De naam Poscato was een samenraapsel van kreten die naar het hogere moesten reiken en toch vermaak brengen: Positief-christelijk Cabaret en Toneel.
De groep had een eerste succes op een avond in de Westerkerk voor eigen parochie. Ironisch genoeg was het succesnummer een sketch waarvan ruwweg het verloop bekend was en alleen de slotzin vaststond. Al improviserend speelden twee mensen de zaal plat.
Een tweede wapenfeit, minder succesvol, was een optreden in de grote zaal van "Het Tehuis", met een niet-werkende geluidsinstallatie. Een geluidsinstallatie waarover men zich nu in de eerste de beste achterkamer slap zou lachen. Toen de voorzitter van de groep de zaal wou toespreken, stond hij voor aap.

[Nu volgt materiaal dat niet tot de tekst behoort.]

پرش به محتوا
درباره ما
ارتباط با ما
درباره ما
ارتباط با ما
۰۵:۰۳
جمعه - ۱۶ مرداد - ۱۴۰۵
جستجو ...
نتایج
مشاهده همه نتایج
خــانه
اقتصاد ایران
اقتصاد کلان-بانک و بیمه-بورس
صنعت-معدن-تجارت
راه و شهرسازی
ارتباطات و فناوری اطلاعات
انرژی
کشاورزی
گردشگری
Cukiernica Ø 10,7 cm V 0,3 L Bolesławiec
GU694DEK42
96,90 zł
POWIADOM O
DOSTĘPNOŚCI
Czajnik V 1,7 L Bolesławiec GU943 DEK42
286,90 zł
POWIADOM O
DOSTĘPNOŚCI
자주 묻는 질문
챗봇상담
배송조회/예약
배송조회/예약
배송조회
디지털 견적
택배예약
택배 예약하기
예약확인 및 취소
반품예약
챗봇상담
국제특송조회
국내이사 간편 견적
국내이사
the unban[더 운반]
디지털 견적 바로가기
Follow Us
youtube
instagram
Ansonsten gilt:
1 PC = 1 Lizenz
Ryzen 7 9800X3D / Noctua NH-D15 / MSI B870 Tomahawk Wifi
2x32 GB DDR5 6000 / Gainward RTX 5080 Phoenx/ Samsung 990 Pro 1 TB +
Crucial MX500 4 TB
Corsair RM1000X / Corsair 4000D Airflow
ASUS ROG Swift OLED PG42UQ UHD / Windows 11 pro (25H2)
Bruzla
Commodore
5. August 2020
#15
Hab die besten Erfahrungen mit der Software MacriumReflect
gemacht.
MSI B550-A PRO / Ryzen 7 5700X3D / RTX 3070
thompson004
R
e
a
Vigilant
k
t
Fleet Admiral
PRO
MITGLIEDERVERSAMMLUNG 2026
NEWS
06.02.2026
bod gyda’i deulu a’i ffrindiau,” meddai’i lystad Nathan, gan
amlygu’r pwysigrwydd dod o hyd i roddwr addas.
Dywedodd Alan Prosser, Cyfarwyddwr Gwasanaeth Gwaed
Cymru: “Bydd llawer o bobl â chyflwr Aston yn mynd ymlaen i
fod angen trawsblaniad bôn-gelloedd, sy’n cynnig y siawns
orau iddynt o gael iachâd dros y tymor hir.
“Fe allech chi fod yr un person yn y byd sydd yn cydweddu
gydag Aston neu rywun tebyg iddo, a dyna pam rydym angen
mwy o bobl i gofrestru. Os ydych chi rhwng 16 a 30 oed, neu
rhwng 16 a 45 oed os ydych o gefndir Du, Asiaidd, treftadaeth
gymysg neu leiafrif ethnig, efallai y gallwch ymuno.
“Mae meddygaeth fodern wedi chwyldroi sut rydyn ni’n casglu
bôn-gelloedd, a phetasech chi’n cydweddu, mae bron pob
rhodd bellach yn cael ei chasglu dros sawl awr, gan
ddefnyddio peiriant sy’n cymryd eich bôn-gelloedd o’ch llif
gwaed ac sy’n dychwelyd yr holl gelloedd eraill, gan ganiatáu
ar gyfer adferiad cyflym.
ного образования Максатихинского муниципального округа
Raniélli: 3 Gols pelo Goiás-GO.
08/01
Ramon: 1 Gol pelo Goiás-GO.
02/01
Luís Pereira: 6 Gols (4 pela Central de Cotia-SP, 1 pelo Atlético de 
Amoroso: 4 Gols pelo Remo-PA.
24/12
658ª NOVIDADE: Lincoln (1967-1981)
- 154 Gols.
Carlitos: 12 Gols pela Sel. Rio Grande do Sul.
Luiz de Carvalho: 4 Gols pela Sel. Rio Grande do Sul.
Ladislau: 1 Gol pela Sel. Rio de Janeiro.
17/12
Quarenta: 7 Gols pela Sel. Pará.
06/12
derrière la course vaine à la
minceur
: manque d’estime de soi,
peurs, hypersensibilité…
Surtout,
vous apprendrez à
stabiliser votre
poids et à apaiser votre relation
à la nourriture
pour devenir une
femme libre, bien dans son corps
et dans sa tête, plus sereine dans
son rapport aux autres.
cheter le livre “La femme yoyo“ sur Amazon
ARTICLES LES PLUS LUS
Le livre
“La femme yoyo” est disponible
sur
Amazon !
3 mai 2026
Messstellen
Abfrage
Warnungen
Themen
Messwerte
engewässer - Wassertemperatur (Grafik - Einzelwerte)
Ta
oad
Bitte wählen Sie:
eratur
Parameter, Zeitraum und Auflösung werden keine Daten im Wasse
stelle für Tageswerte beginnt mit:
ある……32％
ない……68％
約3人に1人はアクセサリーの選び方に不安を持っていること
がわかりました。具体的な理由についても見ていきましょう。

De achterste rijen hebben het stichtend optreden gemist, mede door hun eigen toenemend geroezemoes.
Op de eerste rijen zaten de dominees uit de hele omtrek van Groningen; alleen de gewone Gereformeerde wel te verstaan. De helft lachte zich slap bij sommige sketches, de andere helft is de zaal uit gelopen.
 
Aan dat optreden in Het Tehuis hield de groep nog een heus optreden "in de provincie" over. Op een donkere avond werd er naar Borgsweer gereden, in een geleend busje.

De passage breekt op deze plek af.